Where do you take your advertising once you have blown £2m shooting paint fireworks at a Glasgow highrise block? This is the question facing Sony’s new European marketing chief for consumer electronics Ben Moore, soon to join the Japanese technology giant from Nike UK.
He takes the hot seat from David Patton, who this week crossed the great marketing divide to become group chief executive of Grey UK.
Patton has built his name on those remarkable ad campaigns for Sony Bravia LCD TVs that have run since 2005. The ads, created by Fallon, include “Balls” where 250,000 multicoloured globes were rolled down San Francisco’s hills and the aforementioned “Paint”, where an entire tower block was sprayed with 70,000 litres of paint.
Some may decry these ads as profligate and overblown puffery, but they have helped shift Bravia TV sets across Europe and Asia and demonstrated the brand proposition “Colour like no other.”
However, such stunning special effects raise the bar so high that it is hard to conceive how they can be topped.
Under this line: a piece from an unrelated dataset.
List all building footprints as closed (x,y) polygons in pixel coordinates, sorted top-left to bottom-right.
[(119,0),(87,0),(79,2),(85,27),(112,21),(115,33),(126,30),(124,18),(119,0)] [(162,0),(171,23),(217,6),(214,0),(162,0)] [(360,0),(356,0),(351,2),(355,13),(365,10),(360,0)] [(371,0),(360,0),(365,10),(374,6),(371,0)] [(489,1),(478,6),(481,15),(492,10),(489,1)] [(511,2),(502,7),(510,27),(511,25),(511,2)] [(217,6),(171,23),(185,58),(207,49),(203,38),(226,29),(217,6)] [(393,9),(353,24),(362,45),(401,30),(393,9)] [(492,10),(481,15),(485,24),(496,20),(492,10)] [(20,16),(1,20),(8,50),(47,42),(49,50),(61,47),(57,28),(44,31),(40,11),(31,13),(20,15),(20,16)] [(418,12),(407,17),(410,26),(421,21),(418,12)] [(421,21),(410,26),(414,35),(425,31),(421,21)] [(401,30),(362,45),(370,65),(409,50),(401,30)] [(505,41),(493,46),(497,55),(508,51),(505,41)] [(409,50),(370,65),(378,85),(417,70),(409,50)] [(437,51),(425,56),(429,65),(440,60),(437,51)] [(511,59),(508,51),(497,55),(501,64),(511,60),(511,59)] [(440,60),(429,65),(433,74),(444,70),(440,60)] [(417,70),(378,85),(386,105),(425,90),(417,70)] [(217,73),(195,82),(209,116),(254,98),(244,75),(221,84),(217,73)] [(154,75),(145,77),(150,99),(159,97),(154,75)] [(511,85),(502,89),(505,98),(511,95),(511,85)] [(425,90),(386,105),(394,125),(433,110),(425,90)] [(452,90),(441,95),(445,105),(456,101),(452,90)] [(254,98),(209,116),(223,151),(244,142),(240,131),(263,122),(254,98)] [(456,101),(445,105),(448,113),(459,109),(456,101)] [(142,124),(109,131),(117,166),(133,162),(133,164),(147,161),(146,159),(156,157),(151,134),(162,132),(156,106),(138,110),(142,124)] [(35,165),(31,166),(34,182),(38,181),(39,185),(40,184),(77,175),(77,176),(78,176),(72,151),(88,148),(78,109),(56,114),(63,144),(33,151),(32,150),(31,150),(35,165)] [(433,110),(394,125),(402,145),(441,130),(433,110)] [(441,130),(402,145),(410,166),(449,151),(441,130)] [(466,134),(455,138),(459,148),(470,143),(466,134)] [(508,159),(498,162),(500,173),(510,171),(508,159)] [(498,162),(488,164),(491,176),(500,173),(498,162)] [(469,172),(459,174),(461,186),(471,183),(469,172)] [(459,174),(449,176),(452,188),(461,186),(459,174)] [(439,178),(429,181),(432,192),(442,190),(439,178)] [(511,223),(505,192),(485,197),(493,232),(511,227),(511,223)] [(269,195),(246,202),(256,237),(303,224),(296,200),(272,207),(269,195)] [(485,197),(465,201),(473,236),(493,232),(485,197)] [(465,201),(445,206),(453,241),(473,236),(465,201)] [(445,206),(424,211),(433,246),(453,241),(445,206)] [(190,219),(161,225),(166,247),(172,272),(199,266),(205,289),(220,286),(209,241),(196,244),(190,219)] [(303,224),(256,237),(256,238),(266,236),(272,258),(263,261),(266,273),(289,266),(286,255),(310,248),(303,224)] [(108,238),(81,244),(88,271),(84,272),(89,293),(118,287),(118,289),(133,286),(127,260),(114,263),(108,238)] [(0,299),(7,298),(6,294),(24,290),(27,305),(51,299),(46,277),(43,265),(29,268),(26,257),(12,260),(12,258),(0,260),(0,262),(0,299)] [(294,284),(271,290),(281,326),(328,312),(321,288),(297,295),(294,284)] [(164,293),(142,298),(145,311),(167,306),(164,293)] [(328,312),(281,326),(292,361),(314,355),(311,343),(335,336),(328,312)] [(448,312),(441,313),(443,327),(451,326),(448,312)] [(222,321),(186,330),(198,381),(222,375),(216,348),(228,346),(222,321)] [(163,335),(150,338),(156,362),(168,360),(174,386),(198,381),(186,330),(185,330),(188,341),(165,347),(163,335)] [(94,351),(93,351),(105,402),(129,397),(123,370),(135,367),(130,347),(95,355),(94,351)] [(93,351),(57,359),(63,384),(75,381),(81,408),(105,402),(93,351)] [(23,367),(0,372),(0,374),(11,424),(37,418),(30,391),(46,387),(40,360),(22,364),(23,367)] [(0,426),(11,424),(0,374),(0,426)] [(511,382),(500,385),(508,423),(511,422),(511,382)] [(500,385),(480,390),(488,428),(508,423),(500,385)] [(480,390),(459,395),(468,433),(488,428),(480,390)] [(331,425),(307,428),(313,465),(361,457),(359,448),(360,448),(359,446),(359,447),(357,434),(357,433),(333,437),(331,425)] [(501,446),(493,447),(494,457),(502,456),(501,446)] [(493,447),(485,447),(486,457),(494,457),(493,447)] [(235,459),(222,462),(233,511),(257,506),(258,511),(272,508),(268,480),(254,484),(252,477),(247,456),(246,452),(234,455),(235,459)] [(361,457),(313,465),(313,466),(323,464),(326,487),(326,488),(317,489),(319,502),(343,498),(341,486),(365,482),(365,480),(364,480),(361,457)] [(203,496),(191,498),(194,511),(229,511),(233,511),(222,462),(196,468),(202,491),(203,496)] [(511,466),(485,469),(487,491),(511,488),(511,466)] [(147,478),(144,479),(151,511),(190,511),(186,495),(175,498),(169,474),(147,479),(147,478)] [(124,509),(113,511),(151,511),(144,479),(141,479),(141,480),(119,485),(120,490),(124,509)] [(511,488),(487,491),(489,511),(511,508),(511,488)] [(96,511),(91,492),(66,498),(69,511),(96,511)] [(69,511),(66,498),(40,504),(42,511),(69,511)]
A new execution in the same vein featuring bunnies hopping across New York is expected in October, but this could get repetitive. New figures suggest Sony is lagging behind in television sales and that its market share of LCD sets is eroding. It seems some of the gloss may have come off the Bravia ads and action is needed to refresh the proposition.
These ads have certainly added colour to an otherwise dull performance in many parts of Sony’s business. The Japanese giant has fallen behind in technological innovation, its pricey high-quality inventions often out-smarted and undercut by rivals. Some believe the company has never recovered from the 1994 resignation of Sony founder and inspirational inventor of the Walkman, Akio Morita.
Things got so bad for Sony that two years ago it hired its first non-Japanese chief executive, promoting Sir Howard Stringer, head of its US operations, to the top job. Perhaps only a foreigner would have the sang froid necessary to carry out the restructuring and deep job cuts deemed necessary to boost Sony’s margins.
Stringer’s remedies are having some effect: Sony’s operating margins are being lifted above 5%, in line with his targets.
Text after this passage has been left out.